Allerdings: Eritrea erlaubt keine unbegleiteten Rückführungen mit Linienmaschinen. Und begleitete Rückführungen unterliefen die eritreischen Behörden dadurch, dass sie den Landsleuten keine Pass-Ersatzpapiere ausstellten, sagte Justizministerin Marion Gentges (CDU). Von den etwa 9000 Eritreern in Baden-Württemberg seien rund 200 ausreisepflichtig. Eritrea sei seit 30 Jahren eine Diktatur, in der es schwere Menschenrechtsverletzungen und Folter gebe, sagte Gentges in der Sendung "SWR Aktuell". Deshalb bekämen viele Menschen aus dem Land in Deutschland Asyl.
Der Südwest-Handel zeigte sich am Dienstag besorgt über die Sicherheit im öffentlichen Raum. "Die Bilder der brutalen Krawalle sind verstörend", teilte die Hauptgeschäftsführerin des Handelsverbands Baden-Württemberg, Sabine Hagmann, mit. Solche Szenen dürften sich nicht wiederholen. Wegen der Ausschreitungen am vergangenen Samstag hatte ein Supermarkt früher schließen müssen. Mitarbeiter und Kunden fürchteten demnach um ihre Sicherheit.
Zudem sei ein hoher finanzieller Schaden entstanden, sagte Hagmann. Es dürfte nicht sein, dass sich Bürgerinnen und Bürger aus Angst vor Ausschreitungen nicht mehr in die Öffentlichkeit trauten. "Dies ist nicht nur schädlich für den stationären Einzelhandel und alle anderen Dienstleister in unseren Städten, sondern auch für das gesamtgesellschaftliche Zusammenleben."

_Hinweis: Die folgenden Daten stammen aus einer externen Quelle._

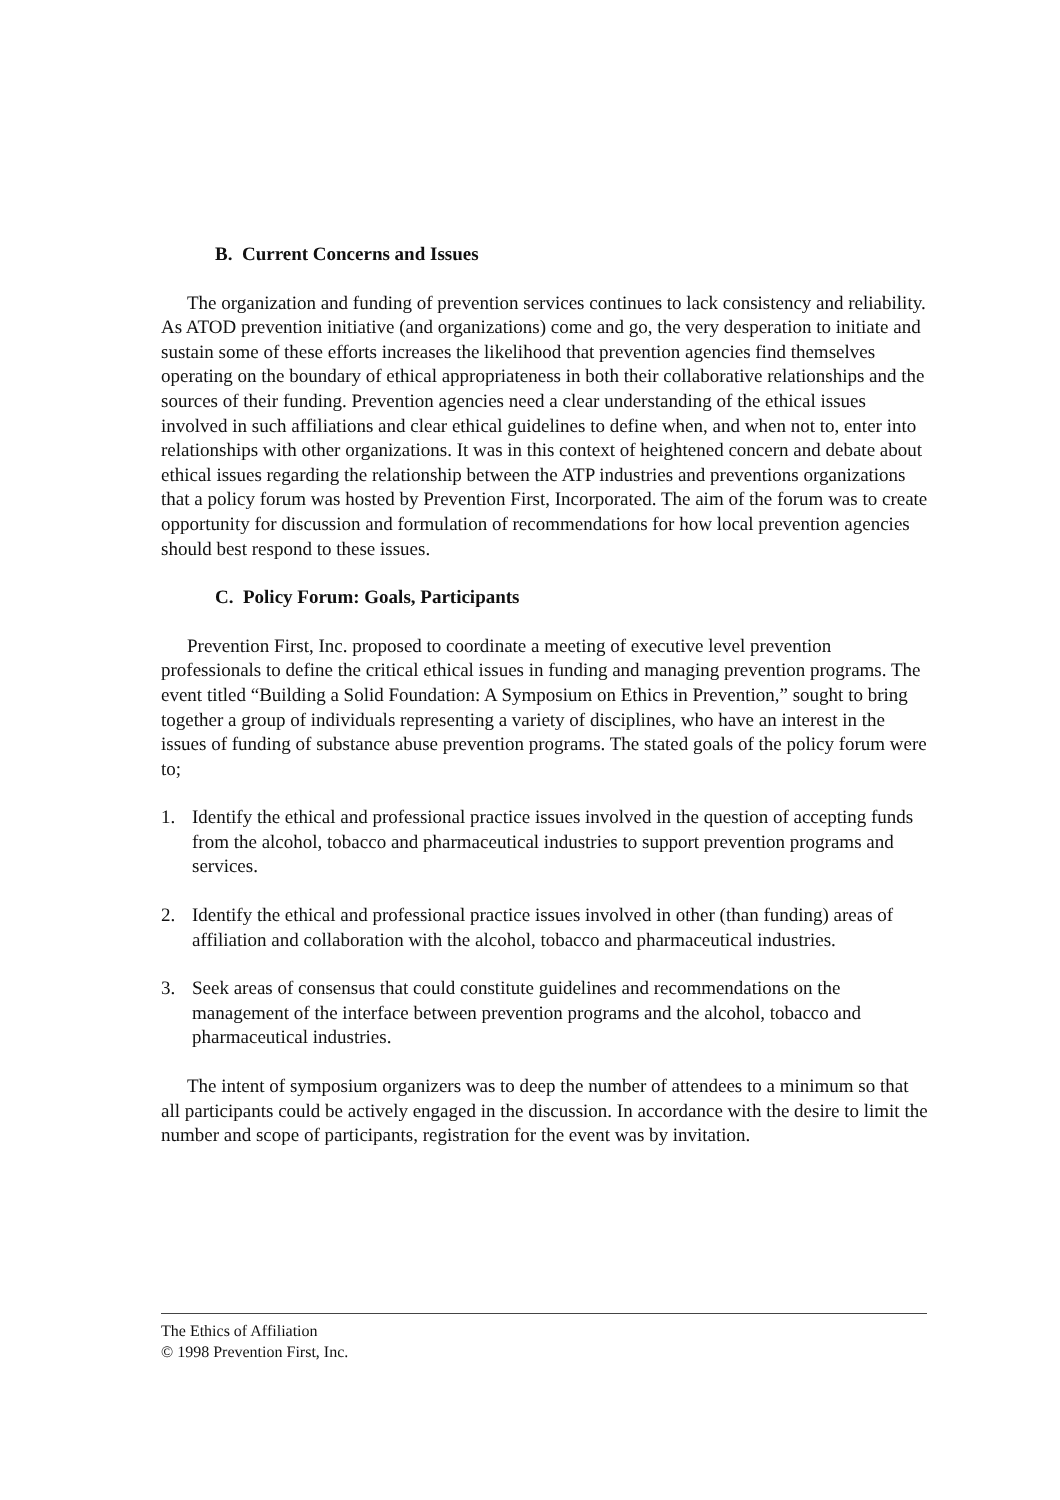B. Current Concerns and Issues
The organization and funding of prevention services continues to lack consistency and reliability. As ATOD prevention initiative (and organizations) come and go, the very desperation to initiate and sustain some of these efforts increases the likelihood that prevention agencies find themselves operating on the boundary of ethical appropriateness in both their collaborative relationships and the sources of their funding. Prevention agencies need a clear understanding of the ethical issues involved in such affiliations and clear ethical guidelines to define when, and when not to, enter into relationships with other organizations. It was in this context of heightened concern and debate about ethical issues regarding the relationship between the ATP industries and preventions organizations that a policy forum was hosted by Prevention First, Incorporated. The aim of the forum was to create opportunity for discussion and formulation of recommendations for how local prevention agencies should best respond to these issues.
C. Policy Forum: Goals, Participants
Prevention First, Inc. proposed to coordinate a meeting of executive level prevention professionals to define the critical ethical issues in funding and managing prevention programs. The event titled “Building a Solid Foundation: A Symposium on Ethics in Prevention,” sought to bring together a group of individuals representing a variety of disciplines, who have an interest in the issues of funding of substance abuse prevention programs. The stated goals of the policy forum were to;
1. Identify the ethical and professional practice issues involved in the question of accepting funds from the alcohol, tobacco and pharmaceutical industries to support prevention programs and services.
2. Identify the ethical and professional practice issues involved in other (than funding) areas of affiliation and collaboration with the alcohol, tobacco and pharmaceutical industries.
3. Seek areas of consensus that could constitute guidelines and recommendations on the management of the interface between prevention programs and the alcohol, tobacco and pharmaceutical industries.
The intent of symposium organizers was to deep the number of attendees to a minimum so that all participants could be actively engaged in the discussion. In accordance with the desire to limit the number and scope of participants, registration for the event was by invitation.
The Ethics of Affiliation
© 1998 Prevention First, Inc.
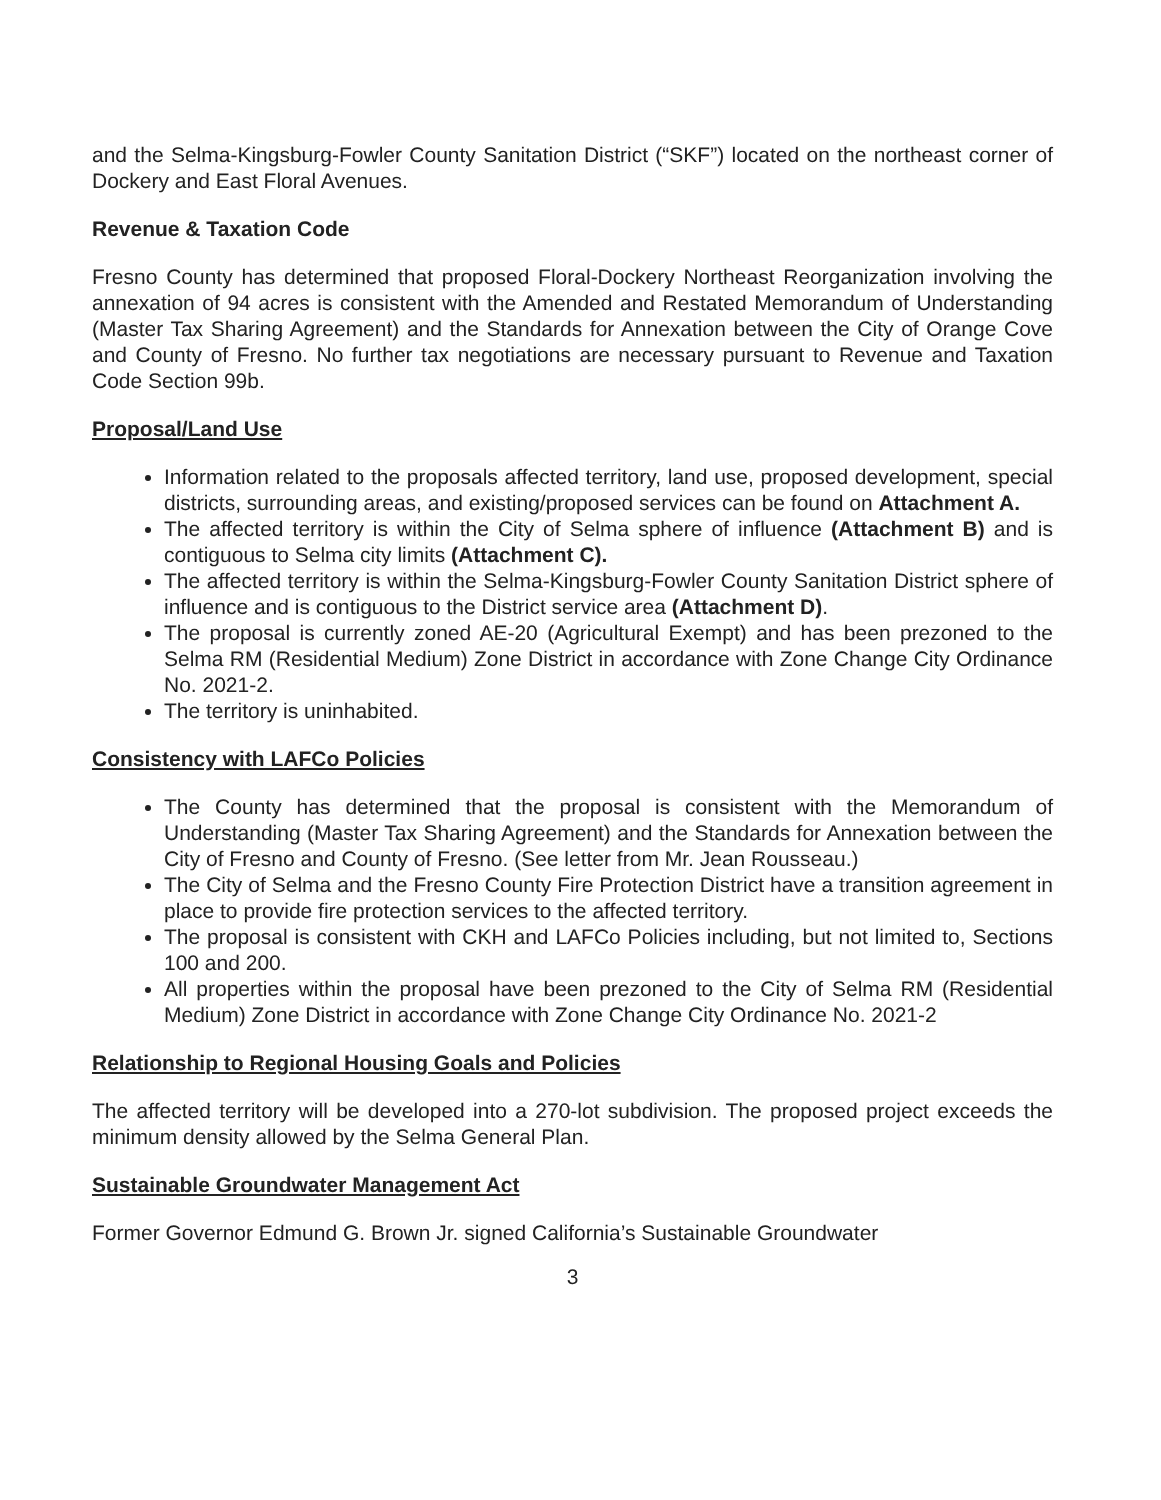and the Selma-Kingsburg-Fowler County Sanitation District (“SKF”) located on the northeast corner of Dockery and East Floral Avenues.
Revenue & Taxation Code
Fresno County has determined that proposed Floral-Dockery Northeast Reorganization involving the annexation of 94 acres is consistent with the Amended and Restated Memorandum of Understanding (Master Tax Sharing Agreement) and the Standards for Annexation between the City of Orange Cove and County of Fresno. No further tax negotiations are necessary pursuant to Revenue and Taxation Code Section 99b.
Proposal/Land Use
Information related to the proposals affected territory, land use, proposed development, special districts, surrounding areas, and existing/proposed services can be found on Attachment A.
The affected territory is within the City of Selma sphere of influence (Attachment B) and is contiguous to Selma city limits (Attachment C).
The affected territory is within the Selma-Kingsburg-Fowler County Sanitation District sphere of influence and is contiguous to the District service area (Attachment D).
The proposal is currently zoned AE-20 (Agricultural Exempt) and has been prezoned to the Selma RM (Residential Medium) Zone District in accordance with Zone Change City Ordinance No. 2021-2.
The territory is uninhabited.
Consistency with LAFCo Policies
The County has determined that the proposal is consistent with the Memorandum of Understanding (Master Tax Sharing Agreement) and the Standards for Annexation between the City of Fresno and County of Fresno. (See letter from Mr. Jean Rousseau.)
The City of Selma and the Fresno County Fire Protection District have a transition agreement in place to provide fire protection services to the affected territory.
The proposal is consistent with CKH and LAFCo Policies including, but not limited to, Sections 100 and 200.
All properties within the proposal have been prezoned to the City of Selma RM (Residential Medium) Zone District in accordance with Zone Change City Ordinance No. 2021-2
Relationship to Regional Housing Goals and Policies
The affected territory will be developed into a 270-lot subdivision. The proposed project exceeds the minimum density allowed by the Selma General Plan.
Sustainable Groundwater Management Act
Former Governor Edmund G. Brown Jr. signed California’s Sustainable Groundwater
3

Ähnliche Vorfälle in der Vergangenheit - wie im Juli in Gießen oder im August in Stockholm - hätten die Behörden der Landeshauptstadt sensibilisieren müssen. "Wir fordern die Behörden dazu auf, jegliche Demonstrationen, die eine Gefahr für die öffentliche Sicherheit und Ordnung darstellen, konsequent zu unterbinden", sagte Hagmann.